Convert the lines from the one containing "pose: elev=113.7 azim=280.6" through the last line, both ends included, into a JSON list of strings with one string per line and no blank lines. Leave the pictures out of the answer.
Begin DATASET
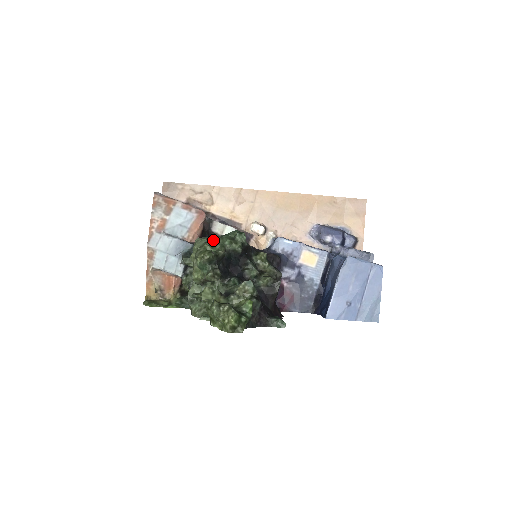
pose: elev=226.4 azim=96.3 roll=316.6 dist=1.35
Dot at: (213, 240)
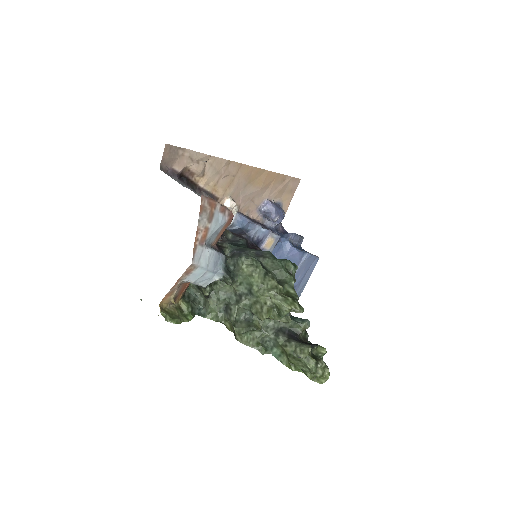
Dot at: (262, 264)
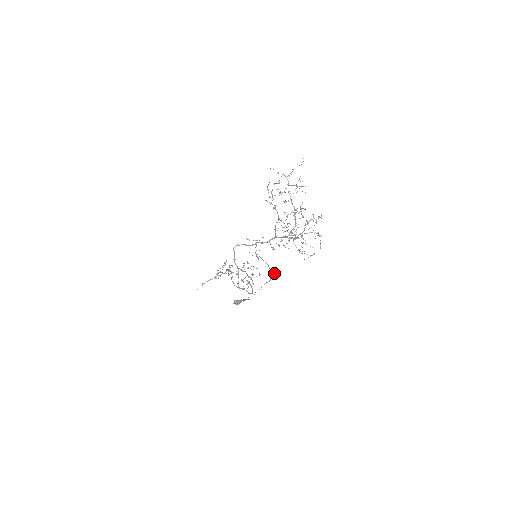
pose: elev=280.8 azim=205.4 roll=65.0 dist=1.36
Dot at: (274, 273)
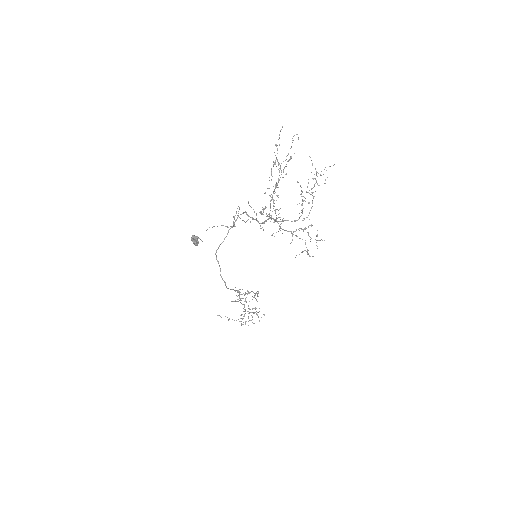
Dot at: (234, 225)
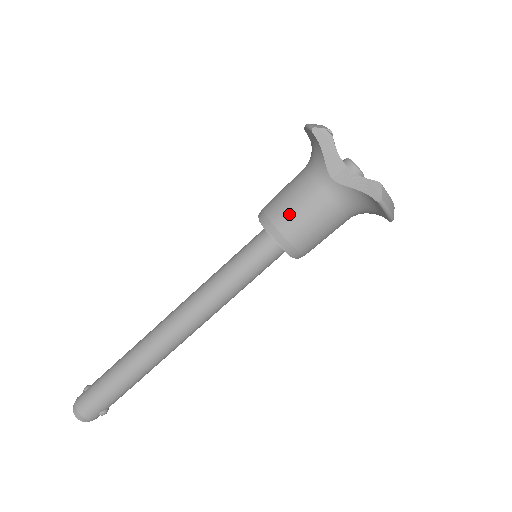
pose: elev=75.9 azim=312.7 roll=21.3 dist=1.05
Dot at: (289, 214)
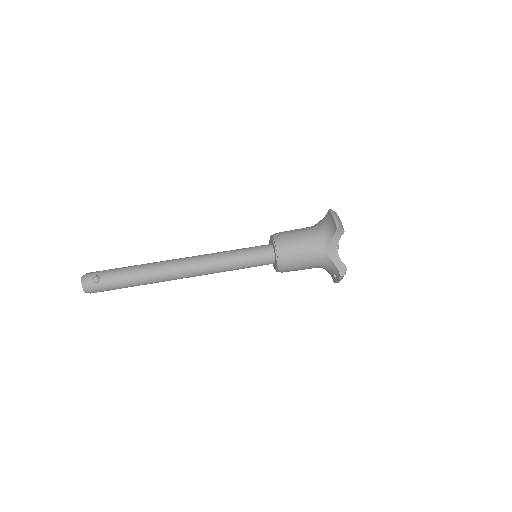
Dot at: occluded
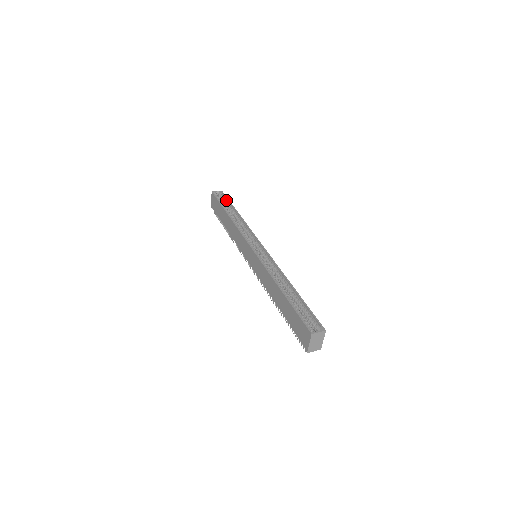
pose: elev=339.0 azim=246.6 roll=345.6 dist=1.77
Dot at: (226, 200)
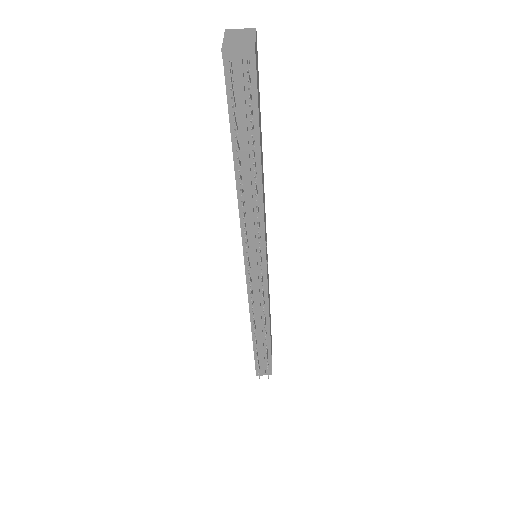
Dot at: occluded
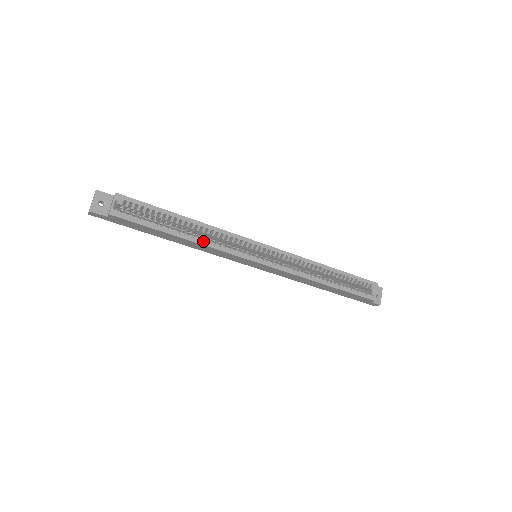
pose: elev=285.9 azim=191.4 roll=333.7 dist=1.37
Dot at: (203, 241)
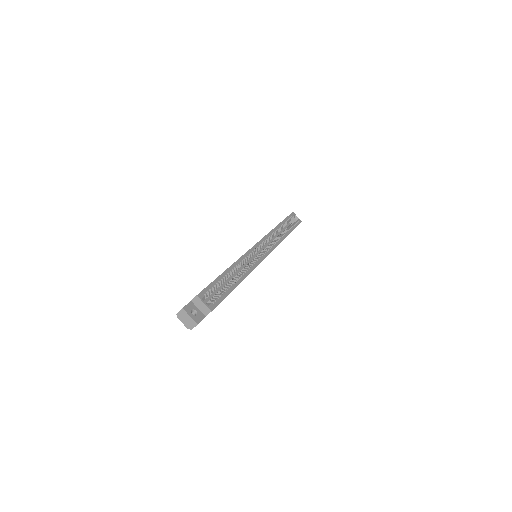
Dot at: (245, 273)
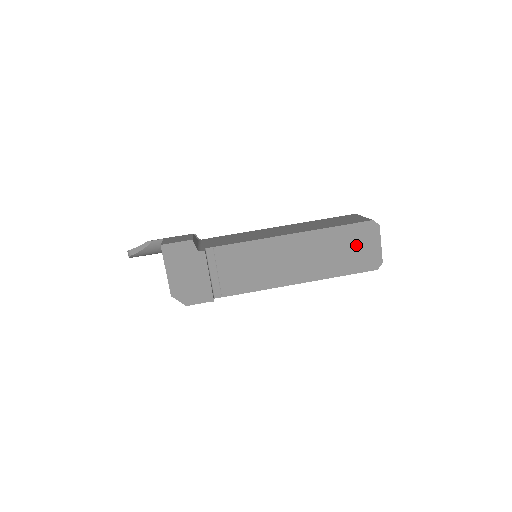
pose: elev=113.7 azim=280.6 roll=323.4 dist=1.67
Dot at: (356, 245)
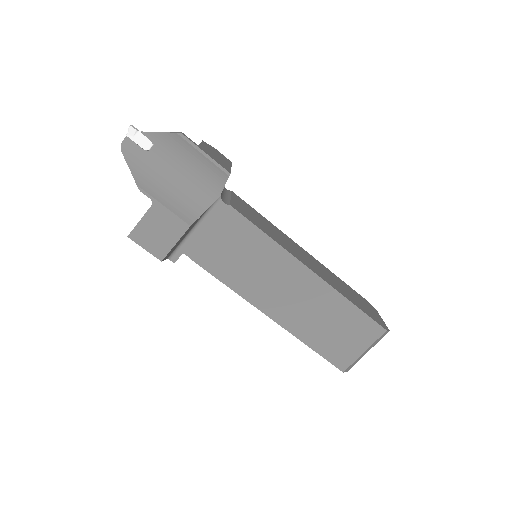
Dot at: occluded
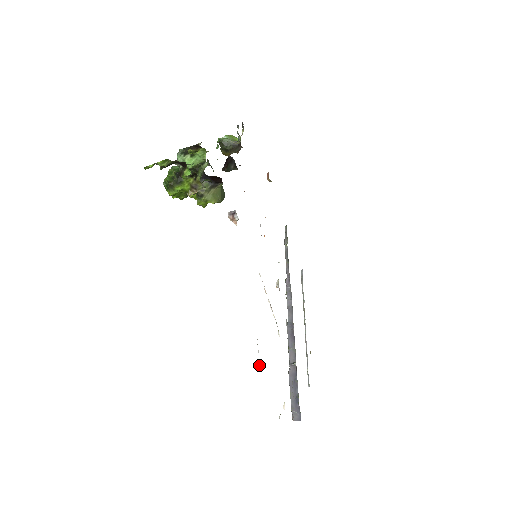
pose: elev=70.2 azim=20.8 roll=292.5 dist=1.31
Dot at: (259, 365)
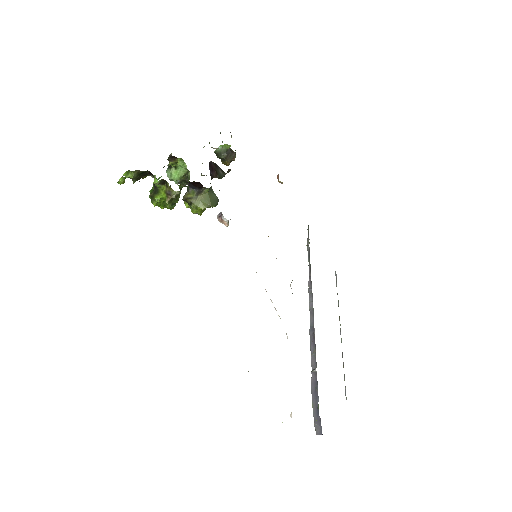
Dot at: occluded
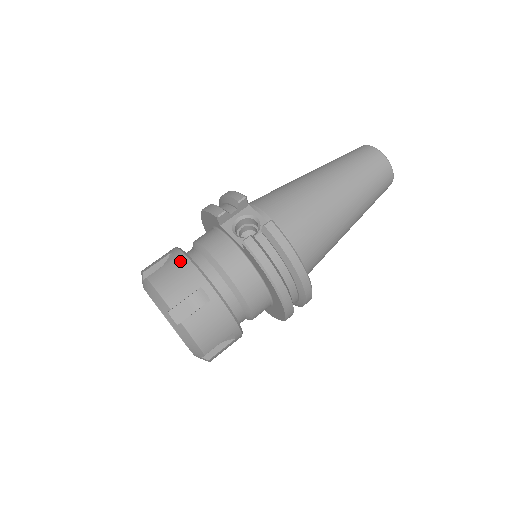
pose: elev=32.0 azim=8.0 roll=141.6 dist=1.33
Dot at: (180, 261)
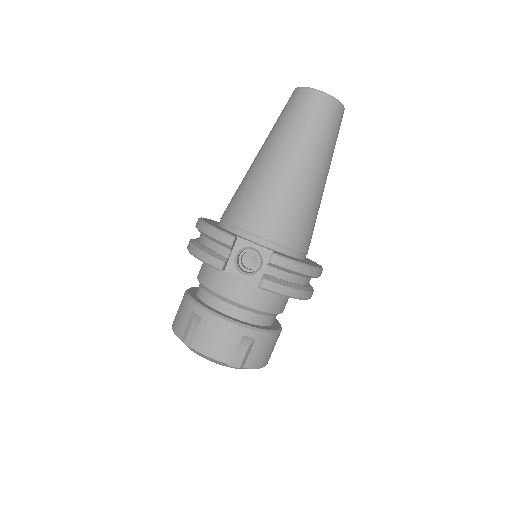
Dot at: (210, 322)
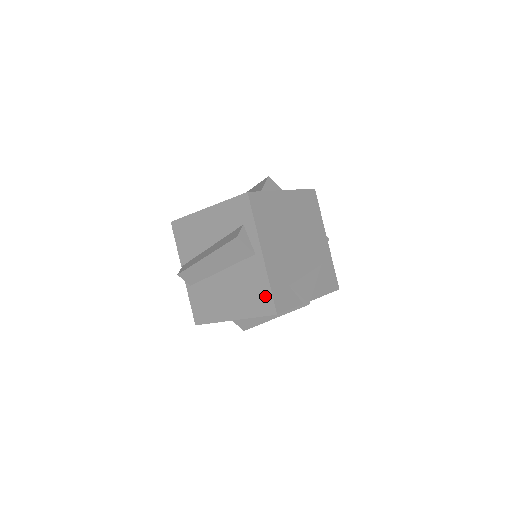
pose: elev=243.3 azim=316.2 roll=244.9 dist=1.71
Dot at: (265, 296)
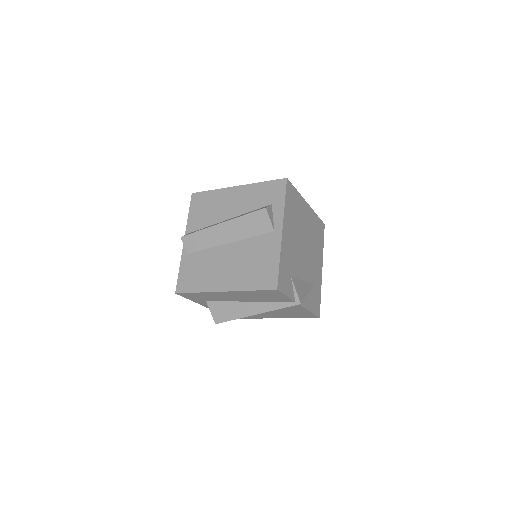
Dot at: (270, 271)
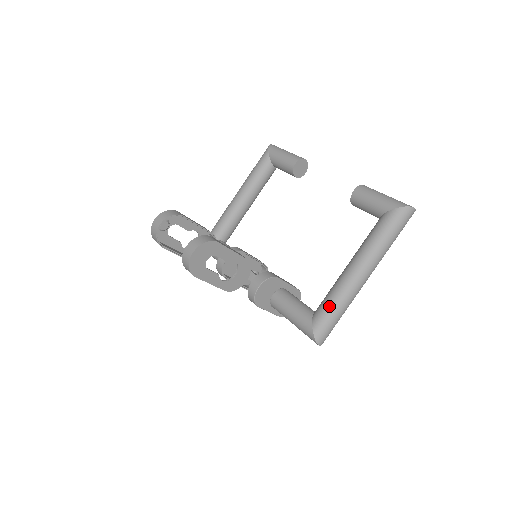
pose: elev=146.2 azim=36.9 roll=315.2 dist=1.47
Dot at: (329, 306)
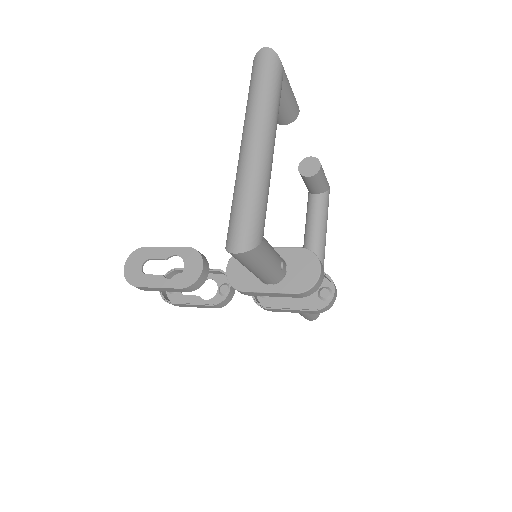
Dot at: occluded
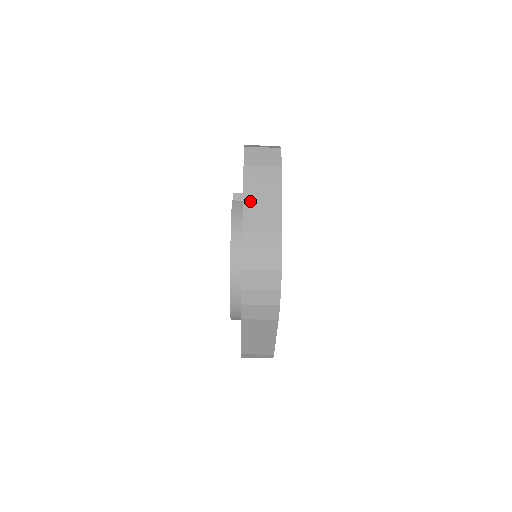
End DATASET
EXERCISE ANSWER:
[
  "pose: elev=113.7 azim=280.6 roll=323.4 dist=1.67",
  "Dot at: (356, 245)",
  "Dot at: occluded",
  "pose: elev=70.2 azim=20.8 roll=292.5 dist=1.31",
  "Dot at: (259, 365)",
  "Dot at: occluded",
  "pose: elev=32.0 azim=8.0 roll=141.6 dist=1.33",
  "Dot at: (180, 261)",
  "Dot at: (210, 322)",
  "pose: elev=243.3 azim=316.2 roll=244.9 dist=1.71",
  "Dot at: (265, 296)",
  "Dot at: (270, 271)",
  "pose: elev=146.2 azim=36.9 roll=315.2 dist=1.47",
  "Dot at: (329, 306)",
  "Dot at: occluded"
]